*** Opening Dataset records ***
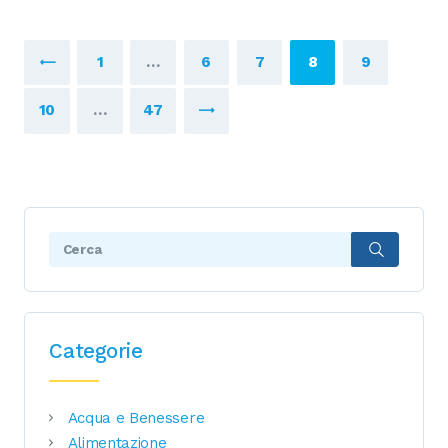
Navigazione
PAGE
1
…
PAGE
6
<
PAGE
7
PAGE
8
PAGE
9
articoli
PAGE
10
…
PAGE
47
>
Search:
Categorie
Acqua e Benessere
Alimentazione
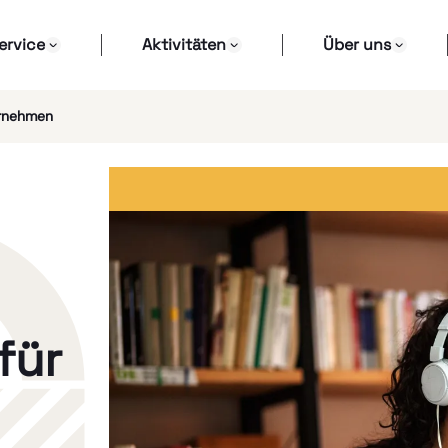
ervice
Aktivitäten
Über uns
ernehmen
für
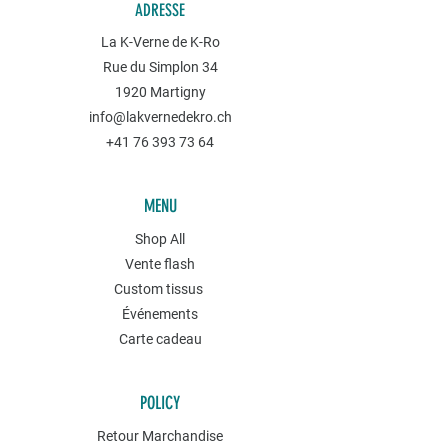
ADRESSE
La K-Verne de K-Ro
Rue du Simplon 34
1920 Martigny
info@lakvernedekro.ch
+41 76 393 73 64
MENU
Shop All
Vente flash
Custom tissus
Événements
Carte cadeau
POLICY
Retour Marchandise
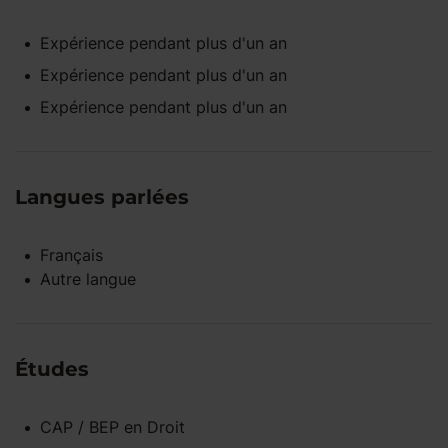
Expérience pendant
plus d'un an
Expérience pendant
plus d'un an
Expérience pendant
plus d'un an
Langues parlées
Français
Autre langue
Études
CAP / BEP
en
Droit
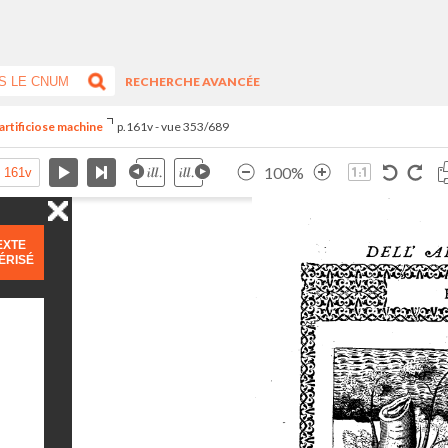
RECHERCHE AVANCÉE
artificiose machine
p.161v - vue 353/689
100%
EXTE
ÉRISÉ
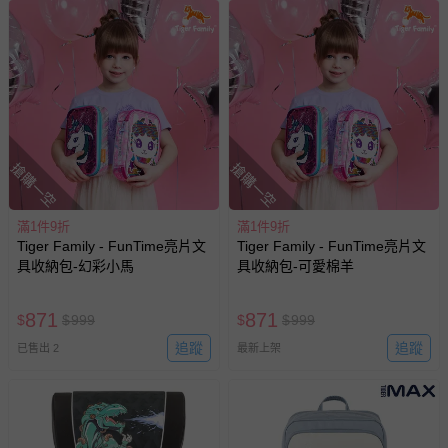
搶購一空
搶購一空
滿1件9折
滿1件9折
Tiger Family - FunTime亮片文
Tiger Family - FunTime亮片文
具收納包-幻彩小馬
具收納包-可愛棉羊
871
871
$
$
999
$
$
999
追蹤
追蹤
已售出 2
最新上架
*** Closing Dataset records ***
*** Opening Dataset records ***
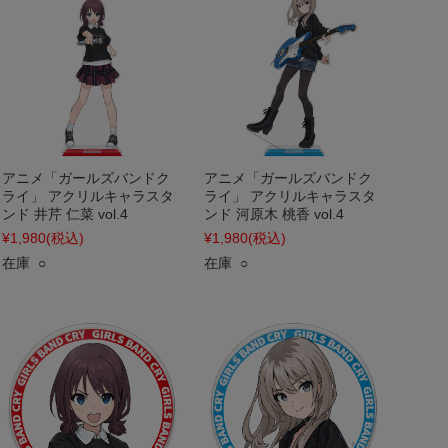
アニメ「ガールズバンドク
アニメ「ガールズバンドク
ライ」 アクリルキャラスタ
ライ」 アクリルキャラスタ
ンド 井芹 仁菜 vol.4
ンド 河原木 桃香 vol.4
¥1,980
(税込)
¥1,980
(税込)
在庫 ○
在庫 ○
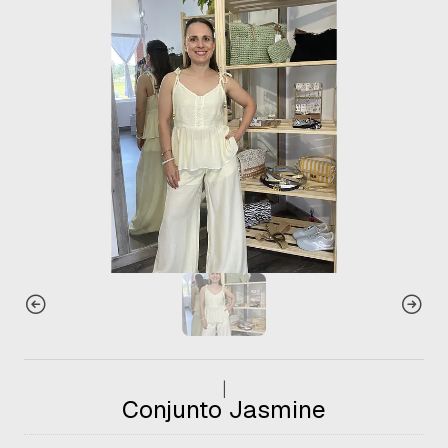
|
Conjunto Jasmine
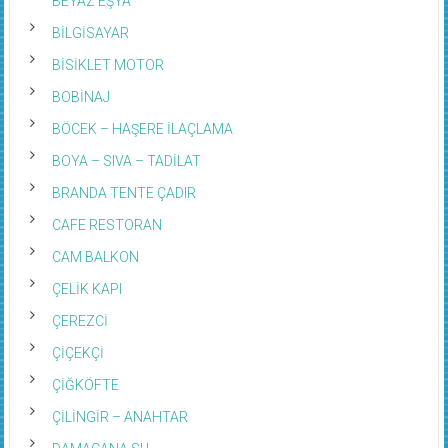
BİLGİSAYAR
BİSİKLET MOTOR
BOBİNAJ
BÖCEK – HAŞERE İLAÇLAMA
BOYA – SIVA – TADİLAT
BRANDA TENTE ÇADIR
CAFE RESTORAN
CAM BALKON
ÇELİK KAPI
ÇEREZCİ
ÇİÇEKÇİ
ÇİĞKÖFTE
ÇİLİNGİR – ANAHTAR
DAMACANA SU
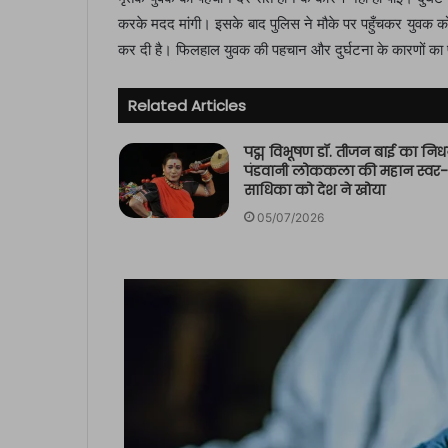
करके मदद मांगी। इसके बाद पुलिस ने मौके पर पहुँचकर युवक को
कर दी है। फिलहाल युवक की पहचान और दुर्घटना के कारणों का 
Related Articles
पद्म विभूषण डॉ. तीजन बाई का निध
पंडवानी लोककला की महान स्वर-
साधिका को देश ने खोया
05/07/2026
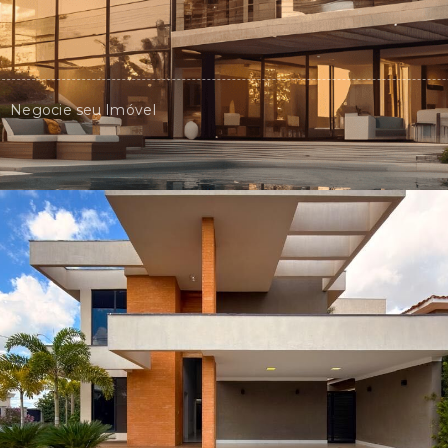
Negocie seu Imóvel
*** Closing Dataset records ***
● Your assignment: Copy out the lines of the data from the one containing "करके मदद मांगी।" through the one containing "Negocie seu Imóvel", both included, and leave out the pictures.

● Exercise response:
करके मदद मांगी। इसके बाद पुलिस ने मौके पर पहुँचकर युवक को
कर दी है। फिलहाल युवक की पहचान और दुर्घटना के कारणों का 
Related Articles
पद्म विभूषण डॉ. तीजन बाई का निध
पंडवानी लोककला की महान स्वर-
साधिका को देश ने खोया
05/07/2026
Negocie seu Imóvel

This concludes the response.